Ich habe gesehen, dass Du auch ein Buch "Chassidismus, ein Fest für das Leben" von Elie Wiesel zu Deinen Favoriten zählst, da müssten dann auch ein paar Grundgedanken zu dieser Denkweise mit dabei gewesen sein (hoffe ich, kenne aber das Buch nicht). Mir aber war diese Form des ultraorthodoxen Judentums überhaupt nicht bewusst. Ja, bei den Christen gibt es auch ein paar extreme Formen, aber die habe ich besser "auf dem Schirm".

Steve Kaminski kommentierte am 18. September 2018 um 08:59

Vielleicht komme ich auch mal dazu, das Buch von Frau Feldman zu lesen - es scheint sich ja zu lohnen. Wahrscheinlich gibt es ja auch unterschiedliche Spielarten von "orthodox", und die dort beschriebene scheint schon extrem zu sein!

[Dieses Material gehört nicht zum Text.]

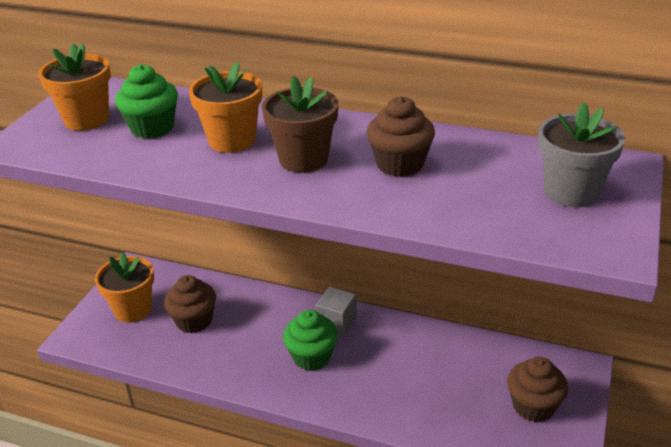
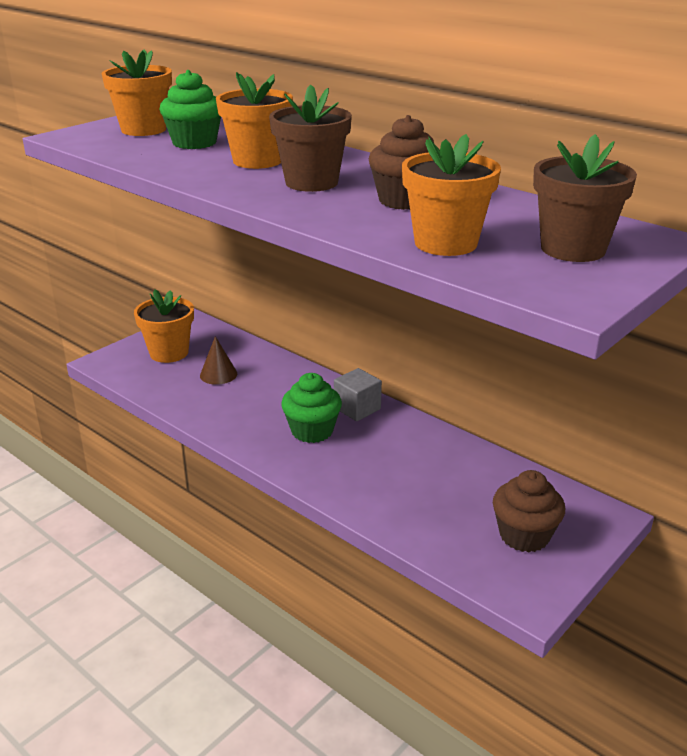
camera: 20 degrees right, 5 degrees down
brown cupcake [164,275,216,333] -> brown cone [200,336,237,385]
grey flower pot [538,103,625,207] -> brown flower pot [533,134,637,262]
none -> orange flower pot [402,134,501,256]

In dem Buch von Elie Wiesel zum Chassidismus geht es um chassidische "Meister", um Zaddikim, und um ihr Verhältnis zu den Chassidim, alles vor dem Holocaust. Er beschreibt chassidische Religiosität und unterscheidliche Charaktere der Zaddikim - fröhliche und äußerst düstere. Jedenfalls hat dieser Chassidismus - die jüdische mystische Bewegung, die von Israel ben Elieser, dem Baal-schem-tow begründet wurde - nichts mit Sekten wie der bei Frau Feldman zu tun.